Unraveling liens is a complicated affair. It’s not uncommon for products liability claimants to already be sick and to have pre-existing injuries before they used a medical device or they ingested a drug, Garretson said, and they often have had multiple insurers, sometimes starting with private insurance when they first got injured and then they might have gotten turned onto Medicare, Medicaid or Medicare Advantage/Part C programs in which people have their Medicare benefits provided through private health insurance plans.

Garretson said his firm has Web portals and online systems that government employees can use to get the information about claimants in order to make decisions about liens, Garretson said.

 

The New Frontier: Private Liens

The latest issue regarding liens has been the assertion of liens by private insurers, especially those who provide Medicare benefits.
That was the kind of lien that was potentially at play in McCoy’s case.

Gerald Lawrence, an attorney with Lowey Dannenberg Cohen & Hart, who is representing health benefit plans that are alleging reimbursement claims in litigations such as Avandia, said private lien resolution programs are “a model that’s attractive to defendants because the defendants in these cases have a responsibility to ensure these liens are paid. Defendants have begun to focus on their liabilities for these claims, as have claimants and their counsel. The LRP model provides an efficient method for resolution of liens.”

Usually, a period of time will be provided in a mass tort claims administration program for private insurers to substantiate their liens, but after that period has expired, the claims can be paid, Brown said.

Weinkowitz, who was one of the lead plaintiff negotiators of the private lien resolution program in the Yaz/Yasmin/Ocella birth control litigation, said such programs are becoming more typical.

“Generally, both sides, plaintiffs and defendants, see the benefits of such programs. It provides plaintiffs who voluntarily participate with certainty — they receive a substantial reduction of his or her lien and it provides a defendant certainty that liens are resolved,” Weinkowitz said.
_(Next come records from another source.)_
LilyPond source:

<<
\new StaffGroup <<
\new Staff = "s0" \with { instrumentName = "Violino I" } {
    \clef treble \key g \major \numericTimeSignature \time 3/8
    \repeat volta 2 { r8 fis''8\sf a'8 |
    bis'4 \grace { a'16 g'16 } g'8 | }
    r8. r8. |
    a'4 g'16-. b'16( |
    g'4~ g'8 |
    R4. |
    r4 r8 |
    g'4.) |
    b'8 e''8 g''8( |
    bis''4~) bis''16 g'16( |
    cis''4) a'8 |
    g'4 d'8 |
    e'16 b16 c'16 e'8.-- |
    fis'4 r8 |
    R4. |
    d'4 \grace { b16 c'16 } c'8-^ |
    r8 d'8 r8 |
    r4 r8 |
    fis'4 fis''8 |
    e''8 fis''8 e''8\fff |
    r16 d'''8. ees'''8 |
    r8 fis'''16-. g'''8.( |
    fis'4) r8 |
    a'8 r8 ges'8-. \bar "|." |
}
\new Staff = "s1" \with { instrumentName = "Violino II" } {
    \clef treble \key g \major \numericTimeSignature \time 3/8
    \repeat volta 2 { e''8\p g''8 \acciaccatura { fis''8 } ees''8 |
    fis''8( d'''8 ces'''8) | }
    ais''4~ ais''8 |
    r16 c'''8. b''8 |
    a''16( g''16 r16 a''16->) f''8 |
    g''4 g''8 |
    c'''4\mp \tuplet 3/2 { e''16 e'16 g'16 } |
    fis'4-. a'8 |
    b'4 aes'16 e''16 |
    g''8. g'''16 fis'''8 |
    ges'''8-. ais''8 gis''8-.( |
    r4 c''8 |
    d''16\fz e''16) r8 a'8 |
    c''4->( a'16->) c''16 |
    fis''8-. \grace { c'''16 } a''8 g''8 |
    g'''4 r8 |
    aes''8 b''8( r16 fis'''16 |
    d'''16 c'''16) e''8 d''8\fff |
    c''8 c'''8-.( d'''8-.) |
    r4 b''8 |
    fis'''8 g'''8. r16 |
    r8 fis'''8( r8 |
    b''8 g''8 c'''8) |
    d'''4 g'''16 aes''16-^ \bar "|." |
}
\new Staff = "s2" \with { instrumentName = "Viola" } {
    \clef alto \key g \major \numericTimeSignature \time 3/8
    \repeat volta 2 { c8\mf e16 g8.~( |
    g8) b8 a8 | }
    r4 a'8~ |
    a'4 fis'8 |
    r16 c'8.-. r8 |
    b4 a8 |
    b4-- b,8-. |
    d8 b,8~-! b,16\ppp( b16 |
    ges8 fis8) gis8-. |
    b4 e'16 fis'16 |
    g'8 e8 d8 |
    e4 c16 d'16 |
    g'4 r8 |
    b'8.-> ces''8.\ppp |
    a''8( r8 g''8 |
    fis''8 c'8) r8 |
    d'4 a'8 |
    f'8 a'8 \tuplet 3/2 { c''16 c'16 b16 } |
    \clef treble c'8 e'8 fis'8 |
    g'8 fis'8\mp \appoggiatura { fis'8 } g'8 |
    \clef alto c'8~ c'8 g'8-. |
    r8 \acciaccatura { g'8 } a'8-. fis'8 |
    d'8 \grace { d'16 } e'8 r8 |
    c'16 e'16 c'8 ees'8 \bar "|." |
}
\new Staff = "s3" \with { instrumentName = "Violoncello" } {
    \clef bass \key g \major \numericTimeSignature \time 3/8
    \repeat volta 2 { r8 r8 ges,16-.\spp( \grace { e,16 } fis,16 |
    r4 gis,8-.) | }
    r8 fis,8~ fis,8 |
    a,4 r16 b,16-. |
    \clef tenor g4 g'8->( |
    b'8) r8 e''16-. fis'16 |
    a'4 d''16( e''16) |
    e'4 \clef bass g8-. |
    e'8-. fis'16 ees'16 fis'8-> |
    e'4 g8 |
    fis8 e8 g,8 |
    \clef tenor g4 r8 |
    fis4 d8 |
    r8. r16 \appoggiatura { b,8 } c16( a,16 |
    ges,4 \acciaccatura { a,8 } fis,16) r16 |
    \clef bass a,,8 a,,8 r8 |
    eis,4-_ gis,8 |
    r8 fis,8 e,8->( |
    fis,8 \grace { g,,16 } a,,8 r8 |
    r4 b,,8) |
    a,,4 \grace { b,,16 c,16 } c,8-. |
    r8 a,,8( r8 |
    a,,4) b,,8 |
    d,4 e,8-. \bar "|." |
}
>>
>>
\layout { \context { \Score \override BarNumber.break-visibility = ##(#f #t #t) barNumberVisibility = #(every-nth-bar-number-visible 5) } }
Private liens are a “complicated minefield” because plaintiffs lawyers must remain mindful of clients’ contractual obligations to their insurers even if they are from states with anti-subrogation laws or states that prohibit health plans from seeking reimbursement on the basis of equitable rights, Weinkowitz said.

For McCoy, who said he had his case settle in January 2011 but did not get any of his settlement funds until this fall, it has been a case of great frustration. But McCoy also said “the law is the main perpetrator” because it set up the situation necessitating liens administration.

“We’re the ones that have to suffer,” McCoy said. “They just hold the money.”